**COMPLETA QUANTO SEGUE:**
#1 Trascrivi il tratto del testo sulla casa in affitto in Italia da "Secondo l’Agenzia delle" fino a "di grandi società.", rinominando "Agenzia delle Entrate" in "Agenzia fiscale".
#2 Prosegui il testo sulla casa in affitto in Italia a partire dalla sua ultima frase.

**TESTO DI RIFERIMENTO:**
________________________

Alcuni gruppi di inquilini e organizzazioni in varie parti del mondo hanno lanciato un rent strike, uno sciopero dell’affitto, in contesti dove l’affitto dell’abitazione è la condizione maggioritaria e dove spesso a detenere la proprietà di quote consistenti di case locate sul mercato privato sono grandi gruppi immobiliari e fondi di investimento. Anche in Italia si è iniziato a parlare di un possibile sciopero degli affitti.

L’Italia è un paese di proprietari, ma la proprietà non esclude la povertà

In Italia ci sono più proprietari che affittuari. Dai primi anni Settanta il numero di proprietari di alloggi inizia infatti a superare quello degli affittuari, anche grazie alle politiche pubbliche per l’acquisto della casa. I dati, presentati lo scorso luglio in un’audizione della VI Commissione Finanze della Camera dei Deputati, dal presidente dell’ISTAT Gian Paolo Oneto, mostrano per il 2018 un segmento dell’affitto pari al 18,7% della popolazione; all’interno di questo segmento, 850 mila famiglie sono in povertà e costituiscono la metà di tutte quelle in tale condizione. E, come mostrano sempre i dati ISTAT, se negli anni Settanta la quota di famiglie in affitto era distribuita su tutti i quintili di reddito, dal 2011 la situazione diventa ben diversa: a rimanere in affitto sono state le famiglie più povere.

Fonte: L’Italia senza casa: bisogni emergenti e politiche per l’abitare, AA.VV.

La proprietà delle abitazioni locate in Italia è diffusa e prevalentemente i proprietari sono famiglie: 32,5 milioni di abitazioni, oltre il 92% dello stock abitativo totale, sono di proprietà delle persone fisiche. Il 60% di questo stock è costituito dalle abitazioni principali, mentre le abitazioni locate pesano per il 10% e sono poco più di 3 milioni. Ci sono poi le abitazioni dichiarate “a disposizione”, le seconde case, che sono il 17%. Secondo un’elaborazione di Nomisma e di Solo Affitti, la composizione dei proprietari delle abitazioni in affitto si divide tra un 57% di persone fisiche proprietarie di un solo immobile, 33,6% di persone fisiche proprietarie di più immobili, e un 9% di società.

Secondo l’Agenzia delle Entrate oltre la metà dei proprietari di abitazioni in Italia (25 milioni di famiglie proprietarie) appartiene alle fasce di reddito imponibile medio-basse: 6 milioni di proprietari hanno un reddito fino a 10mila euro l’anno, 11 milioni hanno un reddito compreso tra 10mila e 26mila euro l’anno. Le persone non fisiche proprietarie di abitazioni (totale 2 milioni 300mila società o enti) hanno un reddito medio di 84mila euro l’anno. Non si tratta dunque di grandi società.

________________________

**ELEMENTI FORNITI:**
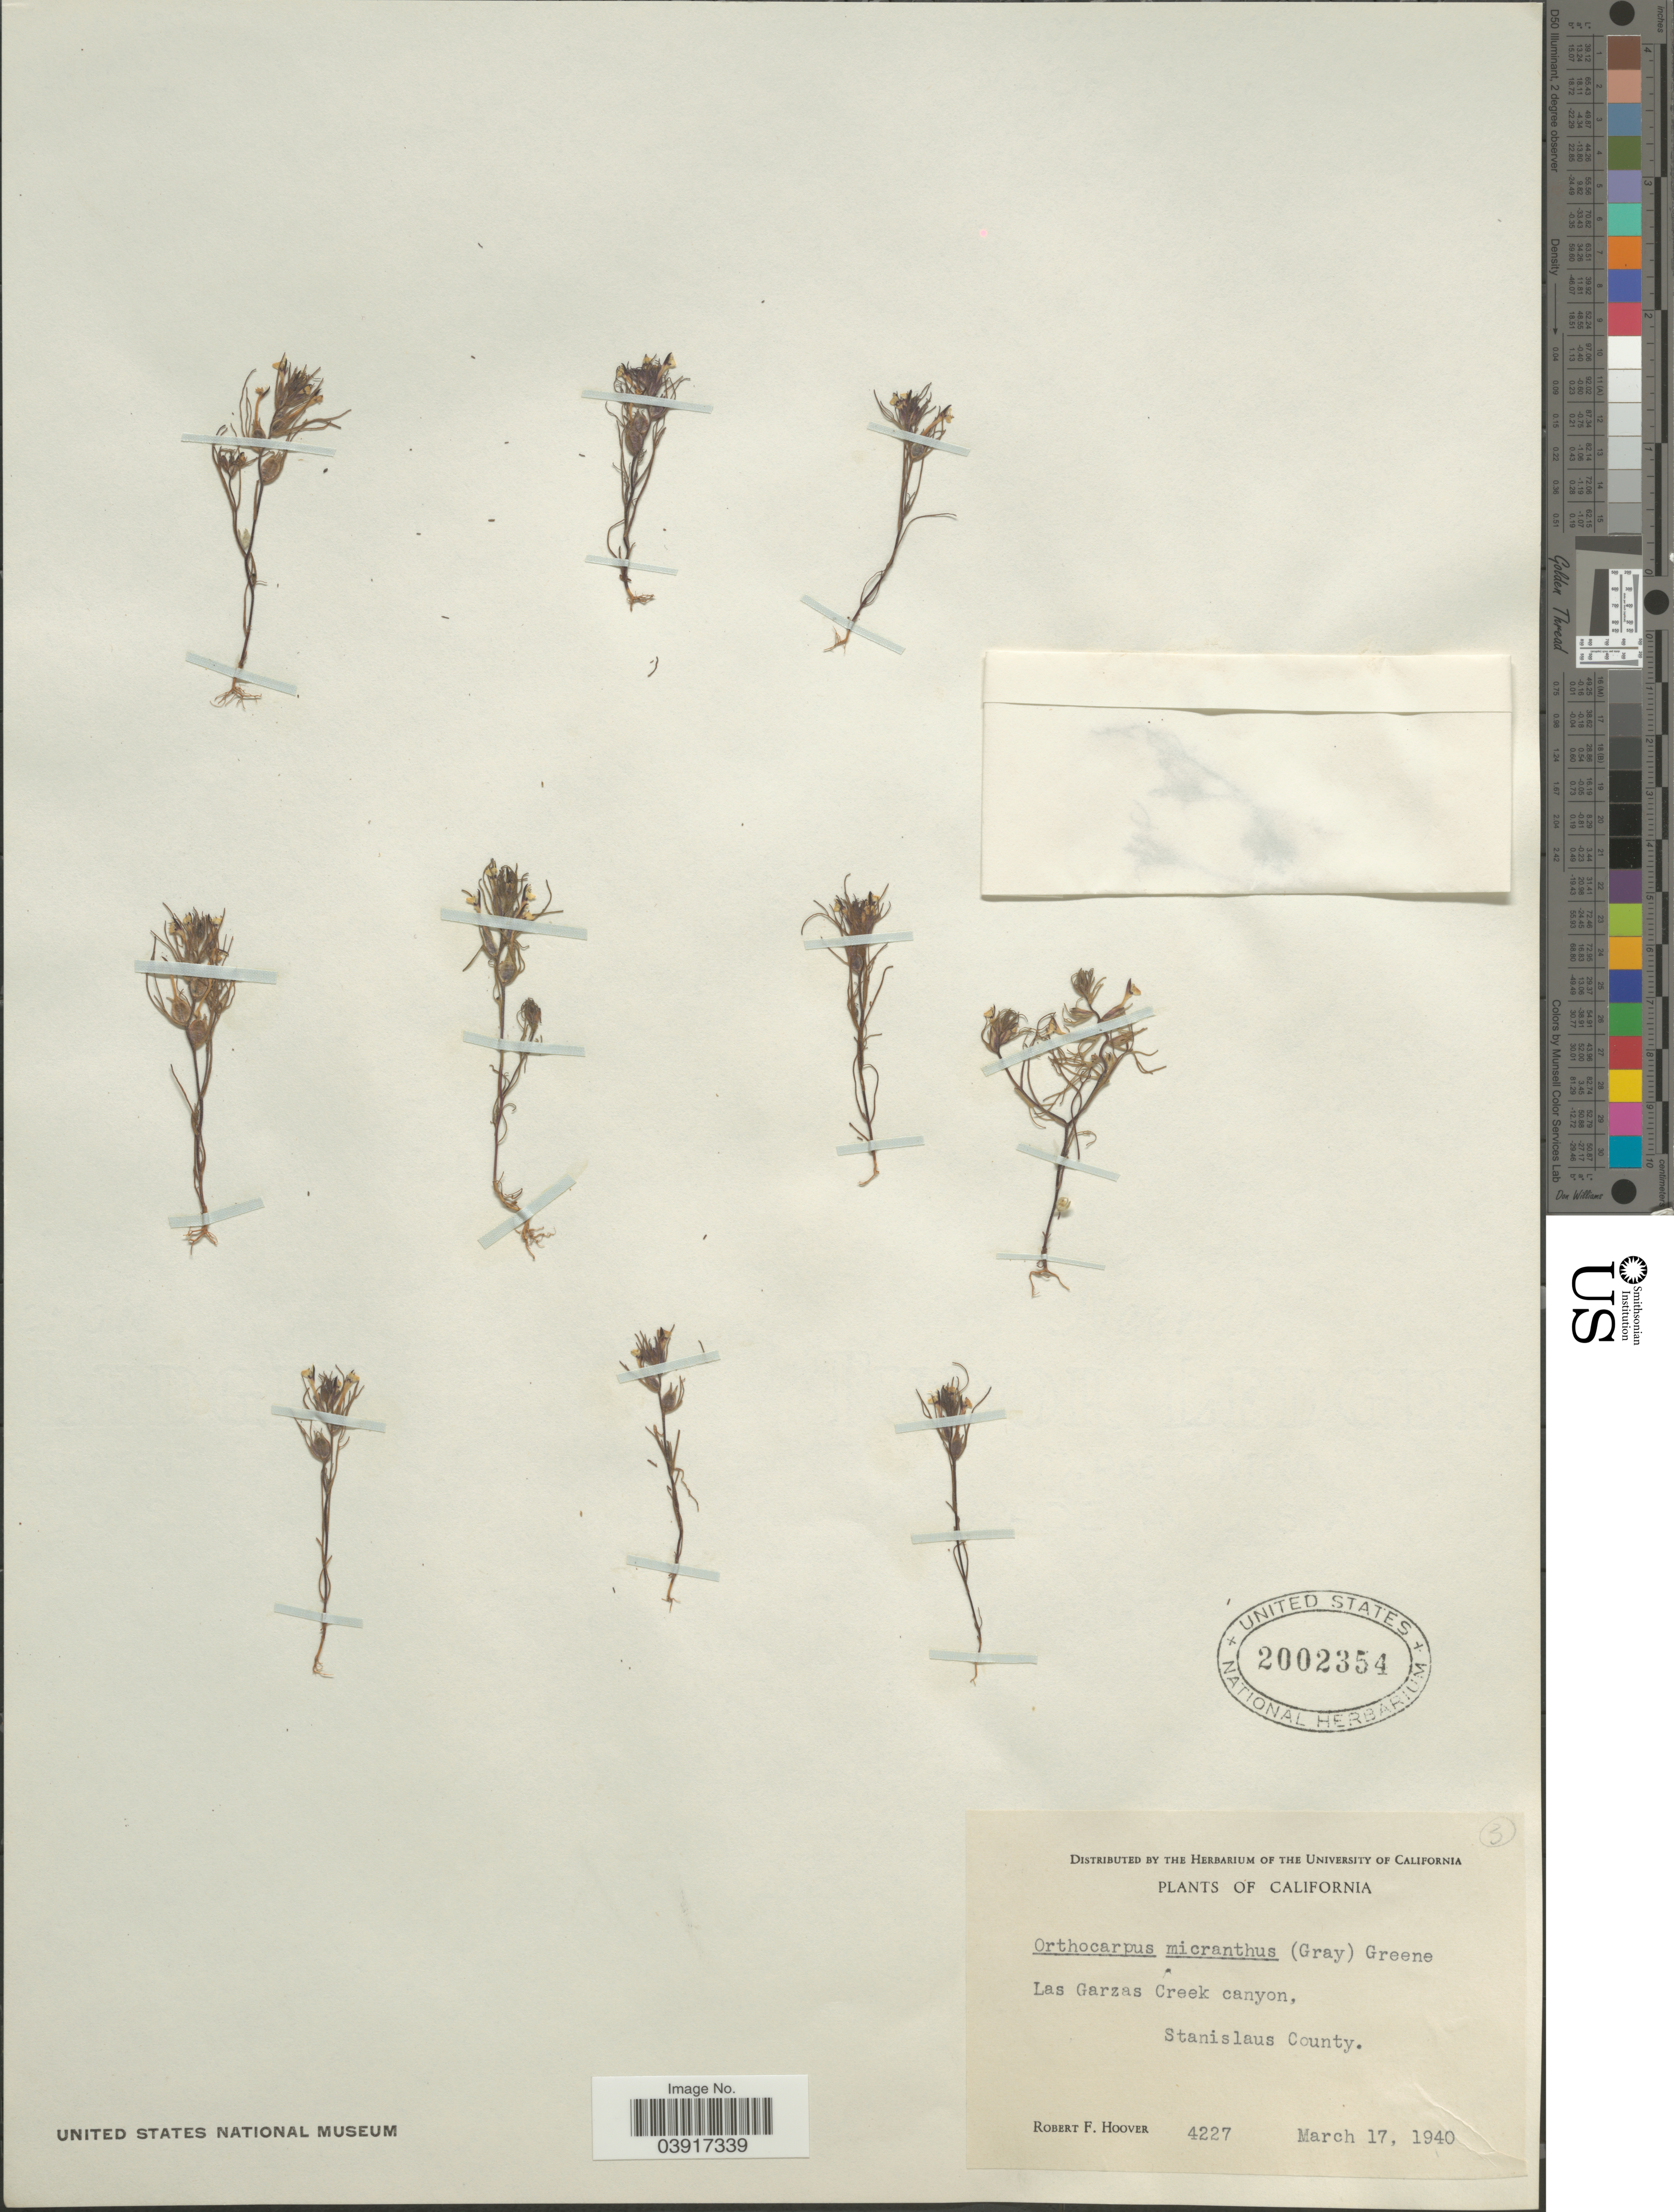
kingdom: Plantae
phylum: Tracheophyta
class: Magnoliopsida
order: Lamiales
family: Orobanchaceae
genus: Orthocarpus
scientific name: Orthocarpus erianthus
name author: Benth.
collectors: R. F. Hoover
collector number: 4227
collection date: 1940-03-17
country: United States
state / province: California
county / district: Stanislaus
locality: Las Garzas Creek canyon, Stanislaus County.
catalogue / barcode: US 2002354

________________________

**RISPOSTE AI COMPITI:**
#1
Secondo l’Agenzia fiscale oltre la metà dei proprietari di abitazioni in Italia (25 milioni di famiglie proprietarie) appartiene alle fasce di reddito imponibile medio-basse: 6 milioni di proprietari hanno un reddito fino a 10mila euro l’anno, 11 milioni hanno un reddito compreso tra 10mila e 26mila euro l’anno. Le persone non fisiche proprietarie di abitazioni (totale 2 milioni 300mila società o enti) hanno un reddito medio di 84mila euro l’anno. Non si tratta dunque di grandi società.

#2
A Roma il sorpasso dei proprietari sugli inquilini è avvenuto soltanto nel 1981. Nel 2001 l’ufficio statistiche del Comune di Roma ha condotto un’analisi sulla struttura della proprietà e quella degli affitti. Ne è emerso che le case in affitto erano 287mila. Di queste quasi un terzo (110.231 case) era di persone fisiche e il resto prevalentemente di enti pubblici: quasi 23mila erano le case ERP del Comune, quasi 56 mila le case degli enti previdenziali (passati oggi a 6mila dopo i piani di dismissione), 51mila erano case IACP (diventata ATER, l’ente ERP regionale). Solo 28mila case erano di imprese. Nel 2011, dieci anni dopo, una ricerca commissionata dal Comune di Roma al CRESME rilevava che le famiglie in affitto da privati, sul totale delle famiglie in affitto, erano il 53,2%.

L’ultima ricerca dell’ISTAT sul tema dell’affitto a livello nazionale risale al 2008. La penuria di dati sul mercato degli affitti in Italia riflette la scarsa attenzione per questo segmento rispetto a quello delle compravendite, oltre che la mancata istituzione di un Osservatorio sulla condizione abitativa, previsto dalla Legge 431/98.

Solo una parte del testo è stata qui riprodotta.